You mean to tell me you can't confidently look your GIRLFRIEND (emphasis) in the eyes and say, "I need to **** the **** out of you RIGHT NOW!" take her by the hand/pick her up into *location* and **** her? To each his own, but telling us our game is weak is just ridiculous. You're the passive one.
How am i dancing around what i want? Youre telling me that by making out with her and feeling her up and getting her turned on im being passive? And then nailing the sh*t out of her is dancing around? I dont see how you came the the idea that PUA attraction is all i think about, on a count of you dont know sh*t about me. I dont dig PUA crap at all. Being a man is MAKING A F*CKING MOVE! How am i not doint that and how am i being passive? What should i do with girls who i just met and am about to get it on with? Tell them i want to f*ck them as if its not already understood? I dont know if you know this but its a lack of social intelligence to make statements that are blantently understood by the parties involved. Yea sometime it me spice sh*t up by saying how much you want to f*ck her, but that doesnt mean that its the first card that you draw. So please, feel free to continue to try to insult me and ill have a logical and reasonable response to whatever bullsh*t happens to spew from the orifice you call your mouth.
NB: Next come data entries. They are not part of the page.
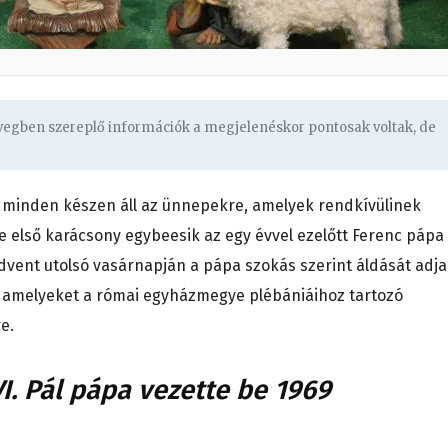
övegben szereplő információk a megjelenéskor pontosak voltak, de
 minden készen áll az ünnepekre, amelyek rendkívülinek
te első karácsony egybeesik az egy évvel ezelőtt Ferenc pápa
Advent utolsó vasárnapján a pápa szokás szerint áldását adja
 amelyeket a római egyházmegye plébániáihoz tartozó
e.
I. Pál pápa vezette be 1969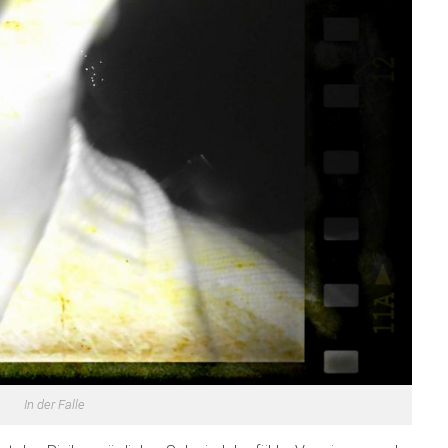
In der Falle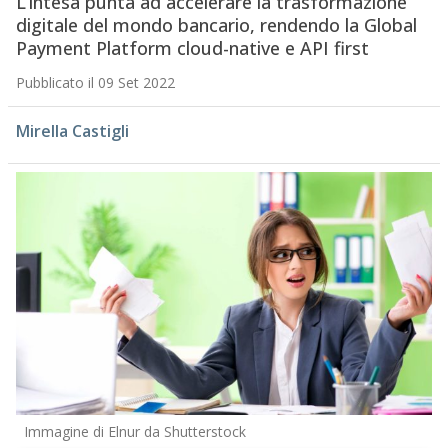
L’intesa punta ad accelerare la trasformazione
digitale del mondo bancario, rendendo la Global
Payment Platform cloud-native e API first
Pubblicato il 09 Set 2022
Mirella Castigli
Immagine di Elnur da Shutterstock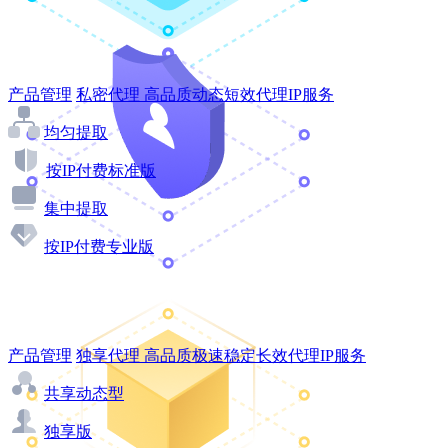
产品管理
私密代理
高品质动态短效代理IP服务
均匀提取
按IP付费标准版
集中提取
按IP付费专业版
产品管理
独享代理
高品质极速稳定长效代理IP服务
共享动态型
独享版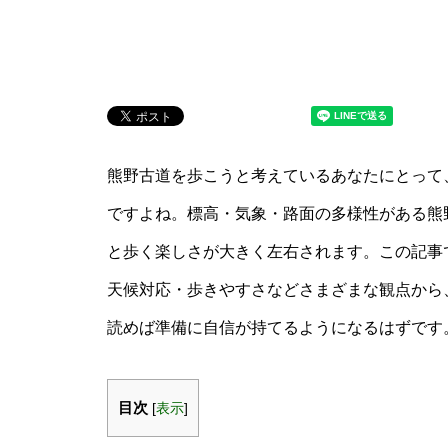
熊野古道を歩こうと考えているあなたにとって
ですよね。標高・気象・路面の多様性がある熊
と歩く楽しさが大きく左右されます。この記事
天候対応・歩きやすさなどさまざまな観点から
読めば準備に自信が持てるようになるはずです
目次
[
表示
]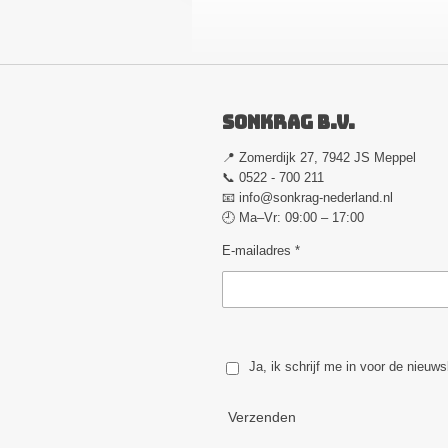
Sonkrag B.V.
📍 Zomerdijk 27, 7942 JS Meppel
📞 0522 - 700 211
📧
info@sonkrag-nederland.nl
🕘 Ma–Vr: 09:00 – 17:00
E-mailadres *
Ja, ik schrijf me in voor de nieuws
Verzenden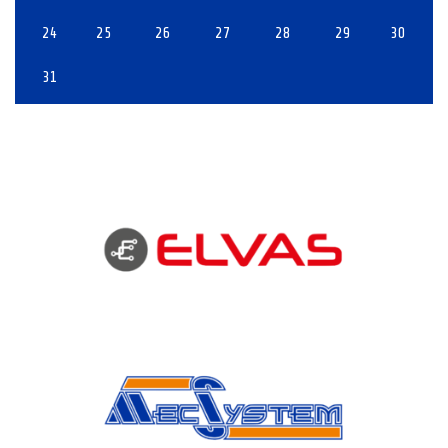
24
25
26
27
28
29
30
31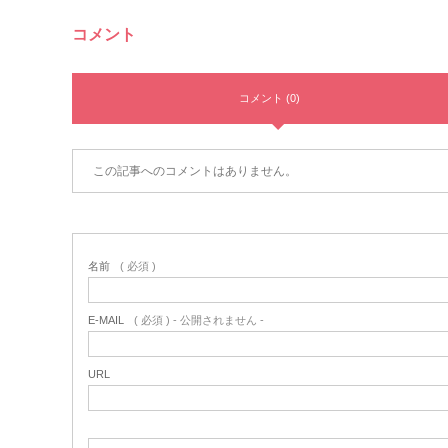
コメント
コメント (0)
この記事へのコメントはありません。
名前
( 必須 )
E-MAIL
( 必須 ) - 公開されません -
URL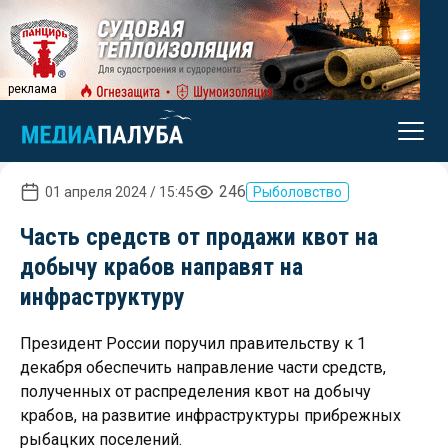
реклама
246
01 апреля 2024 / 15:45
Рыболовство
Часть средств от продажи квот на
добычу крабов направят на
инфраструктуру
Президент России поручил правительству к 1
декабря обеспечить направление части средств,
полученных от распределения квот на добычу
крабов, на развитие инфраструктуры прибрежных
рыбацких поселений.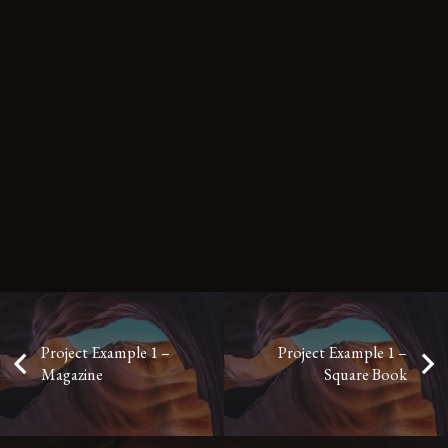
Project Example 1 –
Project Example 1 –
Magazine
Square Book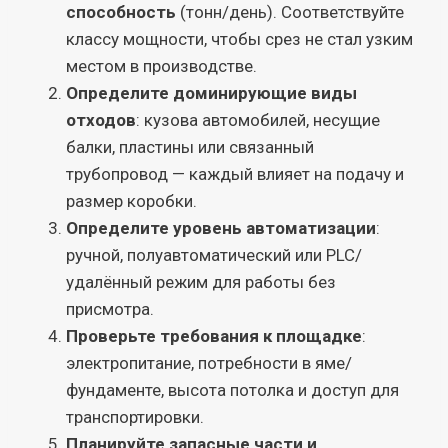
способность
(тонн/день). Соответствуйте
классу мощности, чтобы срез не стал узким
местом в производстве.
Определите доминирующие виды
отходов
: кузова автомобилей, несущие
балки, пластины или связанный
трубопровод — каждый влияет на подачу и
размер коробки.
Определите уровень автоматизации
:
ручной, полуавтоматический или PLC/
удалённый режим для работы без
присмотра.
Проверьте требования к площадке
:
электропитание, потребности в яме/
фундаменте, высота потолка и доступ для
транспортировки.
Планируйте запасные части и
Or you can meet a girl and tell her how you want to f*ck her when you both are laying in your bed instead of MAKING A MOVE, which i thought was what MEN do...or have i some how missed annother important aspect of what being a man is about...if so...please enlighten me with your oh so brilliant ways to conduct such business.

EDIT: Oh yea, i get where youre coming from, but hopefully you can some how manage to shift your absolutist ways and f*cking get a clue what im talking about. Im sure this absolute way you things is appearent in all aspects of your life.